As he was trying to describe why this was important, he used a word I wasn’t sure I had heard correctly. That word was ‘decode’. In essence what he was saying was that you need to have a forensic understanding of what is happening all the time…and then do something with that information. I’ll come back to the bit about doing something, but I was really struck by the word decode. Too often we make assumptions we know what is going on, or we accept that the information we have is ‘good enough’. You might know that I/O performance on a particular disk array has degraded, but how quickly can you find out what specific micro-service relationships are causing the problem and, will you be able to do that before end-users start to complain about application response times. We need to decode the flood of data we receive in such a way that we can not only react more quickly, but also start to predict issues before they occur.
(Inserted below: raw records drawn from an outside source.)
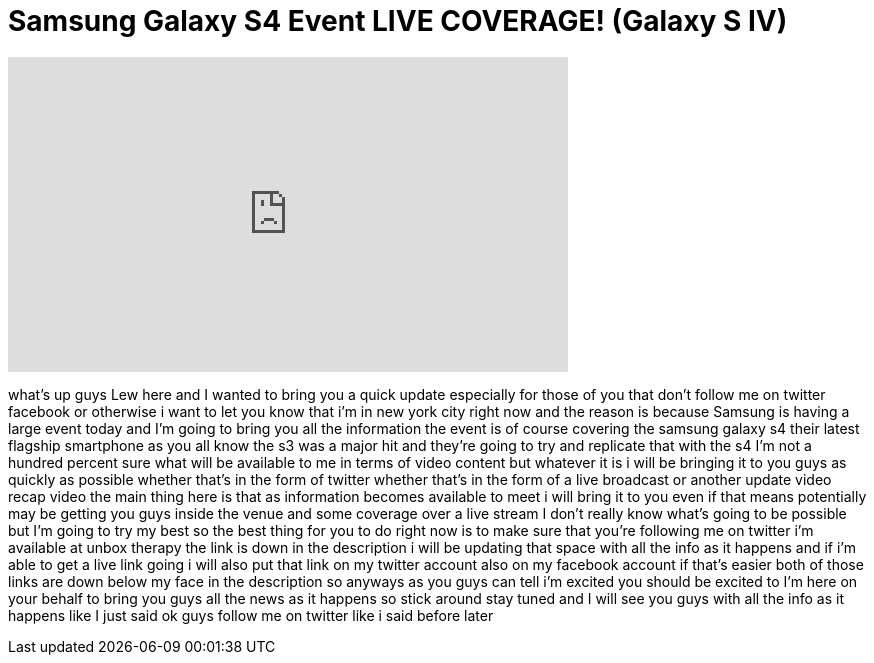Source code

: = Samsung Galaxy S4 Event LIVE COVERAGE! (Galaxy S IV)
:published_at: 2013-03-14
:hp-alt-title: Samsung Galaxy S4 Event LIVE COVERAGE! (Galaxy S IV)
:hp-image: https://i.ytimg.com/vi/UPo01yD7Zy0/maxresdefault.jpg


++++
<iframe width="560" height="315" src="https://www.youtube.com/embed/UPo01yD7Zy0?rel=0" frameborder="0" allow="autoplay; encrypted-media" allowfullscreen></iframe>
++++

what's up guys Lew here and I wanted to
bring you a quick update especially for
those of you that don't follow me on
twitter facebook or otherwise i want to
let you know that i'm in new york city
right now and the reason is because
Samsung is having a large event today
and I'm going to bring you all the
information the event is of course
covering the samsung galaxy s4 their
latest flagship smartphone as you all
know the s3 was a major hit and they're
going to try and replicate that with the
s4 I'm not a hundred percent sure what
will be available to me in terms of
video content but whatever it is i will
be bringing it to you guys as quickly as
possible whether that's in the form of
twitter whether that's in the form of a
live broadcast or another update video
recap video the main thing here is that
as information becomes available to meet
i will bring it to you even if that
means potentially may be getting you
guys inside the venue and some coverage
over a live stream I don't really know
what's going to be possible but I'm
going to try my best so the best thing
for you to do right now is to make sure
that you're following me on twitter i'm
available at unbox therapy the link is
down in the description i will be
updating that space with all the info as
it happens and if i'm able to get a live
link going i will also put that link on
my twitter account also on my facebook
account if that's easier both of those
links are down below my face in the
description so anyways as you guys can
tell i'm excited you should be excited
to I'm here on your behalf to bring you
guys all the news as it happens so stick
around stay tuned and I will see you
guys with all the info as it happens
like I just said ok guys follow me on
twitter like i said before later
This is where advances in technology are making life easier. Data Lakes and a wide variety of new cost effective and highly performant storage solutions, provide the ability to be able to ingest and store vast amounts of real-time data from IoT sensors, software and hardware probes. Machine Learning and advanced data analytics solutions combine to give new insights and also begin to predict issues and problems ahead of time.
When the scientists at Bletchley Park cracked the Enigma code, they got the ability not only to react to enemy actions more quickly, but also to start to understand and predict their future plans. Apply this decoding approach to IT Infrastructure environments. Less downtime or performance degradation, more effective capacity management, step changes in energy efficiency. In a digital world where IT is the business and improving IT productivity has a significant impact on the top and bottom line, summoning up your inner Bletchley Park can bring double digit improvement gains on areas you thought were already working optimally. Per second data feeds from multiple sources and machine learning augmented analytics should be on your shopping list for any IPM or data centre energy optimisation projects.
So, thank you Stefan. You can’t trademark the word decode, but I can acknowledge you as my inspiration here.